* **Aim**
Please set out every line of the records below as a numbered list, skipping blank lines. Leave the pictures out of your answer.

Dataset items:
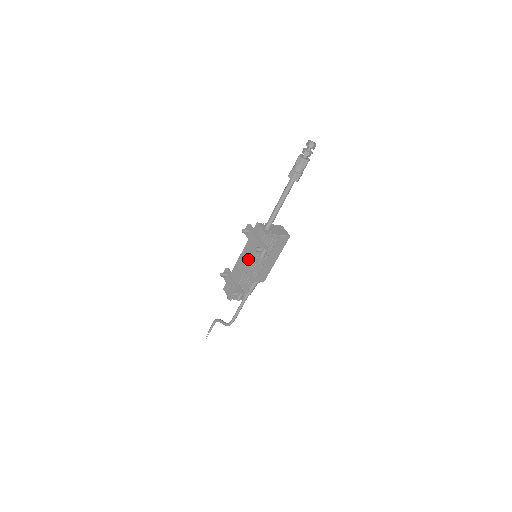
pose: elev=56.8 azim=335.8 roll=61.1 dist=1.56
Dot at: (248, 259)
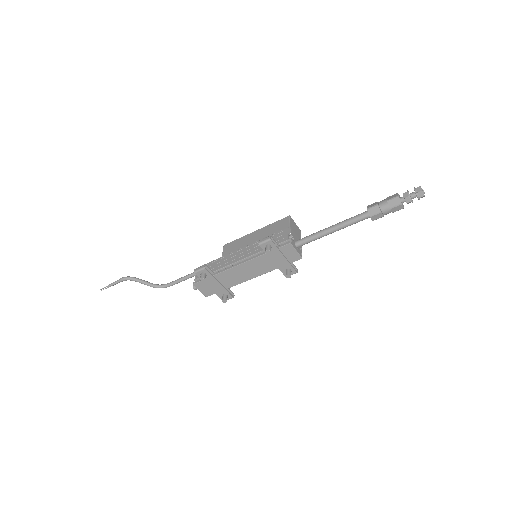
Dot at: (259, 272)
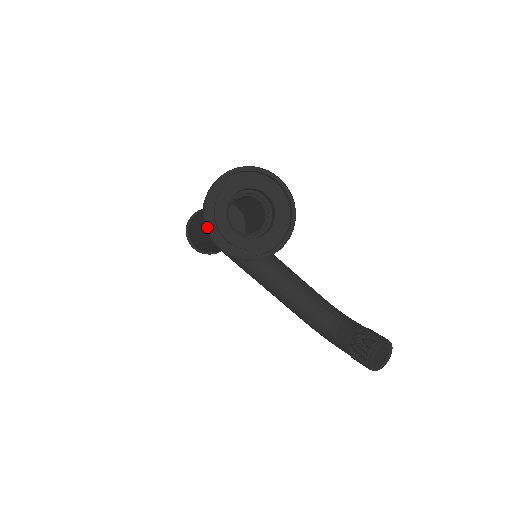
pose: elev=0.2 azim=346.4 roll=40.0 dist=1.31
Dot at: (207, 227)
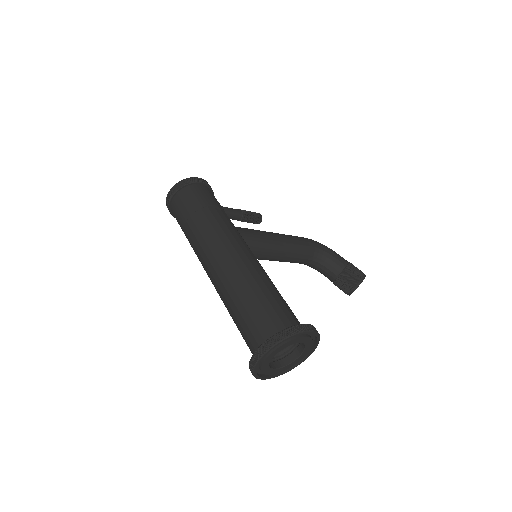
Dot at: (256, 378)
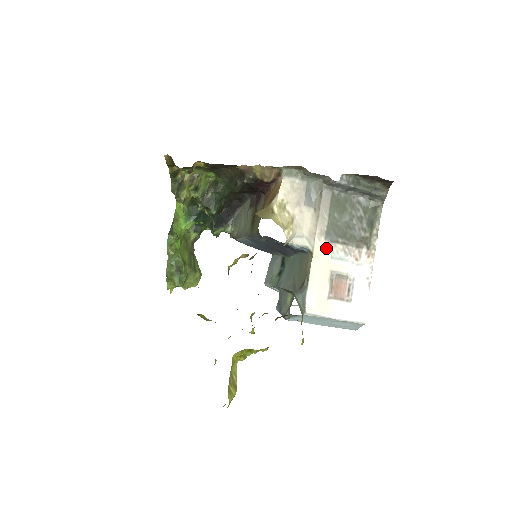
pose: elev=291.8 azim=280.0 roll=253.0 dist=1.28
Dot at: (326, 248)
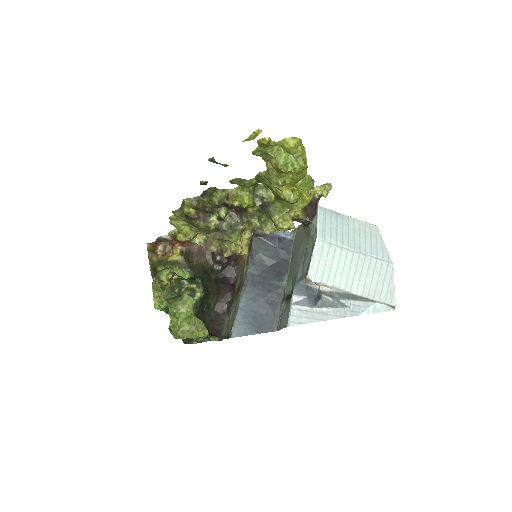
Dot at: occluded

* **Exercise answer**
1. pose: elev=56.8 azim=335.8 roll=61.1 dist=1.56
2. Dot at: (248, 259)
3. Dot at: (259, 272)
4. pose: elev=0.2 azim=346.4 roll=40.0 dist=1.31
5. Dot at: (207, 227)
6. Dot at: (256, 378)
7. pose: elev=291.8 azim=280.0 roll=253.0 dist=1.28
8. Dot at: (326, 248)
9. Dot at: occluded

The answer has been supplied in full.